Pattern and causes of the establishment of the invasive bacterial potato pathogen Dickeya solani and of the maintenance of the resident pathogen D. dianthicola.

Invasive pathogens can be a threat when they affect human health, food production or ecosystem services, by displacing resident species, and we need to understand the cause of their establishment. We studied the patterns and causes of the establishment of the pathogen Dickeya solani that recently invaded potato agrosystems in Europe by assessing its invasion dynamics and its competitive ability against the closely related resident D. dianthicola species. Epidemiological records over one decade in France revealed the establishment of D. solani and the maintenance of the resident D. dianthicola in potato fields exhibiting blackleg symptoms. Using experimentations, we showed that D. dianthicola caused a higher symptom incidence on aerial parts of potato plants than D. solani, while D. solani was more aggressive on tubers (i.e. with more severe symptoms). In co-infection assays, D. dianthicola outcompeted D. solani in aerial parts, while the two species co-existed in tubers. A comparison of 76 D. solani genomes (56 of which have been sequenced here) revealed balanced frequencies of two previously uncharacterized alleles, VfmBPro and VfmBSer , at the vfmB virulence gene. Experimental inoculations showed that the VfmBSer population was more aggressive on tubers, while the VfmBPro population outcompeted the VfmBSer population in stem lesions, suggesting an important role of the vfmB virulence gene in the ecology of the pathogens. This study thus brings novel insights allowing a better understanding of the pattern and causes of the D.solani invasion into potato production agrosystems, and the reasons why the endemic D. dianthicola nevertheless persisted.
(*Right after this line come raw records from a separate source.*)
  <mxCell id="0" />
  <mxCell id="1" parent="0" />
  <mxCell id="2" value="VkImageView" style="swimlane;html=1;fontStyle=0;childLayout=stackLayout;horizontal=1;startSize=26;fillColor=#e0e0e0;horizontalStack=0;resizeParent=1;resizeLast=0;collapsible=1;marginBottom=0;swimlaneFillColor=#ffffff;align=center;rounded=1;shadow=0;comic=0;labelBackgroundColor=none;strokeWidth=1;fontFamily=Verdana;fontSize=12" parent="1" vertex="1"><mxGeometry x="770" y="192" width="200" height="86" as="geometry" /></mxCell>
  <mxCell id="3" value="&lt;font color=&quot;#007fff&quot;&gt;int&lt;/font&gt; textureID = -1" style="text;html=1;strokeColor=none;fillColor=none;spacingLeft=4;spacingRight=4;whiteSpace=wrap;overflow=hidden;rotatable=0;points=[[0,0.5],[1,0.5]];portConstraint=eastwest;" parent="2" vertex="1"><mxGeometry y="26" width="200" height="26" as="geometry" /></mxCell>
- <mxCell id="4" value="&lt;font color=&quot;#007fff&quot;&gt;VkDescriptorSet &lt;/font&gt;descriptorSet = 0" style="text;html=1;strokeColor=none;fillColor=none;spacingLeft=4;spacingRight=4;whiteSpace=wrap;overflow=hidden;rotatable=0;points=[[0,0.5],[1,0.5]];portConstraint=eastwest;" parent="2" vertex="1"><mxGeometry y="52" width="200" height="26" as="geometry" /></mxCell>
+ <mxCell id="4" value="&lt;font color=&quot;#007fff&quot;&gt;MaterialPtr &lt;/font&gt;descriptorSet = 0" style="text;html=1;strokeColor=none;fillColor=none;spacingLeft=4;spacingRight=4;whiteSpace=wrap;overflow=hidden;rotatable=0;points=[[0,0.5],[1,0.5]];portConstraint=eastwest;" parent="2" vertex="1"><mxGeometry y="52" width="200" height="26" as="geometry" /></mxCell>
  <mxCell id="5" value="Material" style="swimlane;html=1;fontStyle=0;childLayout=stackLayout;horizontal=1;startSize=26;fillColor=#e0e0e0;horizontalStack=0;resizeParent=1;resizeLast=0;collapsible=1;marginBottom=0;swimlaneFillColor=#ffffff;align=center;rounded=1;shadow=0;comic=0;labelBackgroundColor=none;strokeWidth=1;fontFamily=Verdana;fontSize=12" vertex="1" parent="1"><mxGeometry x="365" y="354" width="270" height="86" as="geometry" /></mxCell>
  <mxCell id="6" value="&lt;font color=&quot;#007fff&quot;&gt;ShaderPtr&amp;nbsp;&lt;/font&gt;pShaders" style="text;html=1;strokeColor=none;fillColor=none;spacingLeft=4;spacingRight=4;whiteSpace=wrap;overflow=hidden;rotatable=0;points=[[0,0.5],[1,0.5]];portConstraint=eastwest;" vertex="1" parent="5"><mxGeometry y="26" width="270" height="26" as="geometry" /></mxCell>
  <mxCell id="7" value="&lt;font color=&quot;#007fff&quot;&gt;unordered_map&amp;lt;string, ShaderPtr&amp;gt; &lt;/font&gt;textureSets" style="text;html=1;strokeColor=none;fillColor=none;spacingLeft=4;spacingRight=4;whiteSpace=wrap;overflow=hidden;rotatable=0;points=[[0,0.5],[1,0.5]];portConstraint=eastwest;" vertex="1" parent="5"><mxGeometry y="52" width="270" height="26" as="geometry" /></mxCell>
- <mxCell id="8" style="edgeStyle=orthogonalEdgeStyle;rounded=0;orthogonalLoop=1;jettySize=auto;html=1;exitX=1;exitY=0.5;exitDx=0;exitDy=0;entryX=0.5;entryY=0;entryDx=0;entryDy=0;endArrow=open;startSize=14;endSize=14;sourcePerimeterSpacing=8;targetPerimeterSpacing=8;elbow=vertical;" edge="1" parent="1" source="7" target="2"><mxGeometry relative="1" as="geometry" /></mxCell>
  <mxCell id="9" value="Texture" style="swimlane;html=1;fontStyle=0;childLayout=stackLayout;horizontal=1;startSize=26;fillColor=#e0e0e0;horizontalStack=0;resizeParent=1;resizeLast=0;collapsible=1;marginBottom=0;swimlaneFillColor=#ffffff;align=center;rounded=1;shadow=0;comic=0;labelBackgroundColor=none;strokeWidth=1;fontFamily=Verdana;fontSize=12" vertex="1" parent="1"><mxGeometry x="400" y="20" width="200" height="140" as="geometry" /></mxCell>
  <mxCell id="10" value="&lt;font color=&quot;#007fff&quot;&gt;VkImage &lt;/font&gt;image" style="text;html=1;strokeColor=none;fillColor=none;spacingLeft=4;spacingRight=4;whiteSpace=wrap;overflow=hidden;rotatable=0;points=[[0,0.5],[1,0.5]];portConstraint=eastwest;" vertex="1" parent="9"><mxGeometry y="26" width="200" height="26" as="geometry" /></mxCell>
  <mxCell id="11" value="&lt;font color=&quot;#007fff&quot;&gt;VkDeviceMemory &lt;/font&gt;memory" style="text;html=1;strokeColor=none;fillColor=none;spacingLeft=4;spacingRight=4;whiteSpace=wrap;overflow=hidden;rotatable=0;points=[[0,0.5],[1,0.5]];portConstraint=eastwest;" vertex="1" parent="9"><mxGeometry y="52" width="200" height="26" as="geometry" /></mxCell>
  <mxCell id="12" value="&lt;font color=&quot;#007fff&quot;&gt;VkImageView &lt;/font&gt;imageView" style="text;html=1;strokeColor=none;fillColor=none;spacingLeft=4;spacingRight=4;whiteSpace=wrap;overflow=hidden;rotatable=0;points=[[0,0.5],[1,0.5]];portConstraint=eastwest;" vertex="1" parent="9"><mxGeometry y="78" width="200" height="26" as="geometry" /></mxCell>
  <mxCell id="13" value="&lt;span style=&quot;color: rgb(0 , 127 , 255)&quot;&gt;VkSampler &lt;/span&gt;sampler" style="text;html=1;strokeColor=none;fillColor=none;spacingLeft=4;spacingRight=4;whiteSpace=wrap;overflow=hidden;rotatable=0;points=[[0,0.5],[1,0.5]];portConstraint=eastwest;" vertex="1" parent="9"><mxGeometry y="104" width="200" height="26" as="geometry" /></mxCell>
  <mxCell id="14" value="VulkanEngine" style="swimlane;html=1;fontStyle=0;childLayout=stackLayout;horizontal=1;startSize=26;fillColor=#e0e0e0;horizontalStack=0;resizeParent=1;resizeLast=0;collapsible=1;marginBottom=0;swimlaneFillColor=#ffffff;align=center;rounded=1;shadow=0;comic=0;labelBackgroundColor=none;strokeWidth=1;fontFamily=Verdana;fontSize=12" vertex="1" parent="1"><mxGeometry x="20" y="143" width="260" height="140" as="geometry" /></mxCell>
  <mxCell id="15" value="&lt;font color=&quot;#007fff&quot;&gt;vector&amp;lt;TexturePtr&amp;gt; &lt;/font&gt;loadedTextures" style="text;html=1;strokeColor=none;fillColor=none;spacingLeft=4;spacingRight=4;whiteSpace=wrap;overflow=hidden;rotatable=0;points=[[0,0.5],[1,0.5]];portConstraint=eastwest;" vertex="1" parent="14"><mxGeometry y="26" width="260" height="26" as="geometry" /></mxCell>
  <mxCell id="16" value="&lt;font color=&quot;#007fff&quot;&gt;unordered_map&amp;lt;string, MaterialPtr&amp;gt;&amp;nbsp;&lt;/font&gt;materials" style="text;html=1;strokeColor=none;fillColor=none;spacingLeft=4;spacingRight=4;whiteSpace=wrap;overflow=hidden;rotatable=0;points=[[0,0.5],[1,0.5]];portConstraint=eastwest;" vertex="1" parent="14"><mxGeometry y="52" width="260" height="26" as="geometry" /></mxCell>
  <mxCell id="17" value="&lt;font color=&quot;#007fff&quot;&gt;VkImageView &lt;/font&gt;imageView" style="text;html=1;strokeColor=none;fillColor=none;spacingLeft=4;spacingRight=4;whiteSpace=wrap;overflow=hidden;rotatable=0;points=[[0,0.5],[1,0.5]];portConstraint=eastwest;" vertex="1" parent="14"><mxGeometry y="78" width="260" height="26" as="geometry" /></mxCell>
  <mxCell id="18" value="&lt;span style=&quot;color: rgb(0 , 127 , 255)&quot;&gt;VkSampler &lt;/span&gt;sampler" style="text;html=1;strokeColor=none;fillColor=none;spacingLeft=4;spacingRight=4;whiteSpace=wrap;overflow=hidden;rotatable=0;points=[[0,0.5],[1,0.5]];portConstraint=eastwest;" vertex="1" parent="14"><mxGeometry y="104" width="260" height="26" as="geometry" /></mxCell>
Biocontrol of the Potato Blackleg and Soft Rot Diseases Caused by Dickeya dianthicola.

Development of protection tools targeting Dickeya species is an important issue in the potato production. Here, we present the identification and the characterization of novel biocontrol agents. Successive screenings of 10,000 bacterial isolates led us to retain 58 strains that exhibited growth inhibition properties against several Dickeya sp. and/or Pectobacterium sp. pathogens. Most of them belonged to the Pseudomonas and Bacillus genera. In vitro assays revealed a fitness decrease of the tested Dickeya sp. and Pectobacterium sp. pathogens in the presence of the biocontrol agents. In addition, four independent greenhouse assays performed to evaluate the biocontrol bacteria effect on potato plants artificially contaminated with Dickeya dianthicola revealed that a mix of three biocontrol agents, namely, Pseudomonas putida PA14H7 and Pseudomonas fluorescens PA3G8 and PA4C2, repeatedly decreased the severity of blackleg symptoms as well as the transmission of D. dianthicola to the tuber progeny. This work highlights the use of a combination of biocontrol strains as a potential strategy to limit the soft rot and blackleg diseases caused by D. dianthicola on potato plants and tubers.
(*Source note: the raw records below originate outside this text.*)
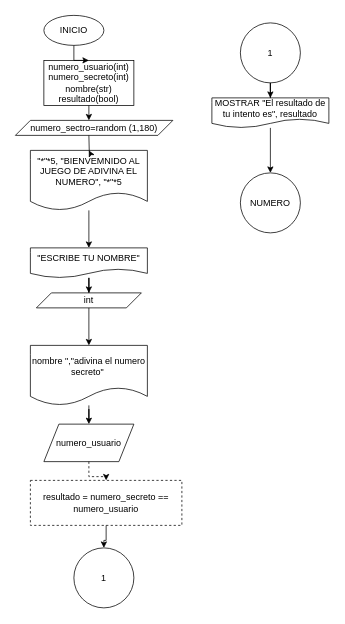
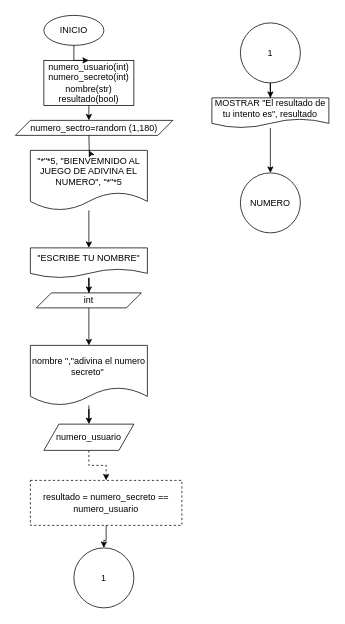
  <mxCell id="0" />
  <mxCell id="1" parent="0" />
  <mxCell id="2" value="" style="edgeStyle=orthogonalEdgeStyle;rounded=0;orthogonalLoop=1;jettySize=auto;html=1;" edge="1" parent="1" source="3" target="5"><mxGeometry relative="1" as="geometry" /></mxCell>
  <mxCell id="3" value="INICIO" style="ellipse;whiteSpace=wrap;html=1;fillColor=none;" vertex="1" parent="1"><mxGeometry x="58" y="20" width="80" height="40" as="geometry" /></mxCell>
  <mxCell id="4" value="" style="edgeStyle=orthogonalEdgeStyle;rounded=0;orthogonalLoop=1;jettySize=auto;html=1;" edge="1" parent="1" source="5"><mxGeometry relative="1" as="geometry"><mxPoint x="118" y="160" as="targetPoint" /></mxGeometry></mxCell>
  <mxCell id="5" value="&lt;div&gt;numero_usuario(int)&lt;/div&gt;&lt;div&gt;numero_secreto(int)&lt;/div&gt;&lt;div&gt;nombre(str)&lt;/div&gt;&lt;div&gt;resultado(bool)&lt;/div&gt;" style="rounded=0;whiteSpace=wrap;html=1;fillColor=none;" vertex="1" parent="1"><mxGeometry x="58" y="80" width="120" height="60" as="geometry" /></mxCell>
  <mxCell id="6" value="" style="edgeStyle=orthogonalEdgeStyle;rounded=0;orthogonalLoop=1;jettySize=auto;html=1;" edge="1" parent="1" target="9"><mxGeometry relative="1" as="geometry"><mxPoint x="118" y="180" as="sourcePoint" /></mxGeometry></mxCell>
  <mxCell id="7" value="numero_sectro=random (1,180)" style="shape=parallelogram;perimeter=parallelogramPerimeter;whiteSpace=wrap;html=1;fixedSize=1;fillColor=none;" vertex="1" parent="1"><mxGeometry x="20" y="160" width="210" height="20" as="geometry" /></mxCell>
  <mxCell id="8" value="" style="edgeStyle=orthogonalEdgeStyle;rounded=0;orthogonalLoop=1;jettySize=auto;html=1;entryX=0.5;entryY=0;entryDx=0;entryDy=0;" edge="1" parent="1" source="9" target="11"><mxGeometry relative="1" as="geometry" /></mxCell>
  <mxCell id="9" value="&quot;*&quot;*5, &quot;BIENVEMNIDO AL JUEGO DE ADIVINA EL NUMERO&quot;, &quot;*&quot;*5" style="shape=document;whiteSpace=wrap;html=1;boundedLbl=1;fillColor=none;" vertex="1" parent="1"><mxGeometry x="40" y="200" width="156" height="80" as="geometry" /></mxCell>
  <mxCell id="10" value="" style="edgeStyle=orthogonalEdgeStyle;rounded=0;orthogonalLoop=1;jettySize=auto;html=1;" edge="1" parent="1" source="11" target="13"><mxGeometry relative="1" as="geometry" /></mxCell>
  <mxCell id="11" value="&quot;ESCRIBE TU NOMBRE&quot;" style="shape=document;whiteSpace=wrap;html=1;boundedLbl=1;fillColor=none;" vertex="1" parent="1"><mxGeometry x="40" y="330" width="156" height="40" as="geometry" /></mxCell>
  <mxCell id="12" value="" style="edgeStyle=orthogonalEdgeStyle;rounded=0;orthogonalLoop=1;jettySize=auto;html=1;" edge="1" parent="1" source="13" target="15"><mxGeometry relative="1" as="geometry" /></mxCell>
  <mxCell id="13" value="int" style="shape=parallelogram;perimeter=parallelogramPerimeter;whiteSpace=wrap;html=1;fixedSize=1;fillColor=none;" vertex="1" parent="1"><mxGeometry x="48" y="390" width="140" height="20" as="geometry" /></mxCell>
  <mxCell id="14" value="" style="edgeStyle=orthogonalEdgeStyle;rounded=0;orthogonalLoop=1;jettySize=auto;html=1;" edge="1" parent="1" source="15" target="17"><mxGeometry relative="1" as="geometry" /></mxCell>
  <mxCell id="15" value="nombre &quot;,&quot;adivina el numero secreto&quot;&amp;nbsp;" style="shape=document;whiteSpace=wrap;html=1;boundedLbl=1;fillColor=none;" vertex="1" parent="1"><mxGeometry x="40" y="460" width="156" height="80" as="geometry" /></mxCell>
  <mxCell id="16" value="" style="edgeStyle=orthogonalEdgeStyle;rounded=0;orthogonalLoop=1;jettySize=auto;html=1;dashed=1;" edge="1" parent="1" source="17" target="19"><mxGeometry relative="1" as="geometry" /></mxCell>
- <mxCell id="17" value="numero_usuario" style="shape=parallelogram;perimeter=parallelogramPerimeter;whiteSpace=wrap;html=1;fixedSize=1;fillColor=none;" vertex="1" parent="1"><mxGeometry x="58" y="565" width="120" height="50" as="geometry" /></mxCell>
+ <mxCell id="17" value="numero_usuario" style="shape=parallelogram;perimeter=parallelogramPerimeter;whiteSpace=wrap;html=1;fixedSize=1;fillColor=none;" vertex="1" parent="1"><mxGeometry x="58" y="565" width="120" height="35" as="geometry" /></mxCell>
  <mxCell id="18" value="" style="edgeStyle=orthogonalEdgeStyle;rounded=0;orthogonalLoop=1;jettySize=auto;html=1;" edge="1" parent="1" source="19" target="20"><mxGeometry relative="1" as="geometry" /></mxCell>
  <mxCell id="19" value="resultado = numero_secreto == numero_usuario" style="whiteSpace=wrap;html=1;fillColor=none;dashed=1;" vertex="1" parent="1"><mxGeometry x="40" y="640" width="202" height="60" as="geometry" /></mxCell>
  <mxCell id="20" value="1" style="ellipse;whiteSpace=wrap;html=1;fillColor=none;" vertex="1" parent="1"><mxGeometry x="98" y="730" width="80" height="80" as="geometry" /></mxCell>
  <mxCell id="21" value="" style="edgeStyle=orthogonalEdgeStyle;rounded=0;orthogonalLoop=1;jettySize=auto;html=1;" edge="1" parent="1" source="22" target="24"><mxGeometry relative="1" as="geometry" /></mxCell>
  <mxCell id="22" value="1" style="ellipse;whiteSpace=wrap;html=1;fillColor=none;" vertex="1" parent="1"><mxGeometry x="320" y="30" width="80" height="80" as="geometry" /></mxCell>
  <mxCell id="23" value="" style="edgeStyle=orthogonalEdgeStyle;rounded=0;orthogonalLoop=1;jettySize=auto;html=1;" edge="1" parent="1" source="24" target="25"><mxGeometry relative="1" as="geometry" /></mxCell>
  <mxCell id="24" value="MOSTRAR &quot;El resultado de tu intento es&quot;, resultado" style="shape=document;whiteSpace=wrap;html=1;boundedLbl=1;fillColor=none;" vertex="1" parent="1"><mxGeometry x="282" y="130" width="156" height="40" as="geometry" /></mxCell>
  <mxCell id="25" value="NUMERO" style="ellipse;whiteSpace=wrap;html=1;fillColor=none;" vertex="1" parent="1"><mxGeometry x="320" y="230" width="80" height="80" as="geometry" /></mxCell>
Dissimilar gene repertoires of Dickeya solani involved in the colonization of lesions and roots of Solanum tuberosum.

Dickeya and Pectobacterium species are necrotrophic pathogens that macerate stems (blackleg disease) and tubers (soft rot disease) of Solanum tuberosum. They proliferate by exploiting plant cell remains. They also colonize roots, even if no symptoms are observed. The genes involved in pre-symptomatic root colonization are poorly understood. Here, transposon-sequencing (Tn-seq) analysis of Dickeya solani living in macerated tissues revealed 126 genes important for competitive colonization of tuber lesions and 207 for stem lesions, including 96 genes common to both conditions. Common genes included acr genes involved in the detoxification of plant defense phytoalexins and kduD, kduI, eda (=kdgA), gudD, garK, garL, and garR genes involved in the assimilation of pectin and galactarate. In root colonization, Tn-seq highlighted 83 genes, all different from those in stem and tuber lesion conditions. They encode the exploitation of organic and mineral nutrients (dpp, ddp, dctA, and pst) including glucuronate (kdgK and yeiQ) and synthesis of metabolites: cellulose (celY and bcs), aryl polyene (ape), and oocydin (ooc). We constructed in-frame deletion mutants of bcsA, ddpA, apeH, and pstA genes. All mutants were virulent in stem infection assays, but they were impaired in the competitive colonization of roots. In addition, the ΔpstA mutant was impaired in its capacity to colonize progeny tubers. Overall, this work distinguished two metabolic networks supporting either an oligotrophic lifestyle on roots or a copiotrophic lifestyle in lesions. This work revealed novel traits and pathways important for understanding how the D. solani pathogen efficiently survives on roots, persists in the environment, and colonizes progeny tubers.